**DATA EXTRACTS:**
***
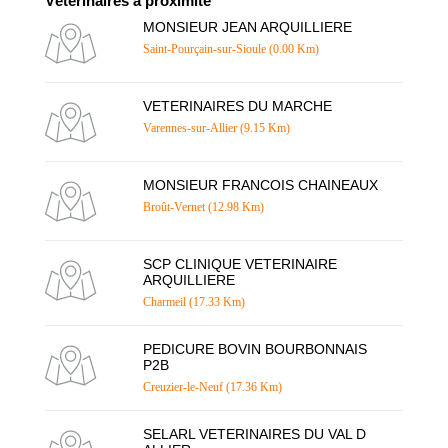
Vétérinaires à proximité
MONSIEUR JEAN ARQUILLIERE
Saint-Pourçain-sur-Sioule (0.00 Km)
VETERINAIRES DU MARCHE
Varennes-sur-Allier (9.15 Km)
MONSIEUR FRANCOIS CHAINEAUX
Broût-Vernet (12.98 Km)
SCP CLINIQUE VETERINAIRE
ARQUILLIERE
Charmeil (17.33 Km)
PEDICURE BOVIN BOURBONNAIS
P2B
Creuzier-le-Neuf (17.36 Km)
SELARL VETERINAIRES DU VAL D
***
Please return each line of the listing exactly as written, excluding the images.

**EXERCISE SOLUTION:**
Vétérinaires à proximité
MONSIEUR JEAN ARQUILLIERE
Saint-Pourçain-sur-Sioule (0.00 Km)
VETERINAIRES DU MARCHE
Varennes-sur-Allier (9.15 Km)
MONSIEUR FRANCOIS CHAINEAUX
Broût-Vernet (12.98 Km)
SCP CLINIQUE VETERINAIRE
ARQUILLIERE
Charmeil (17.33 Km)
PEDICURE BOVIN BOURBONNAIS
P2B
Creuzier-le-Neuf (17.36 Km)
SELARL VETERINAIRES DU VAL D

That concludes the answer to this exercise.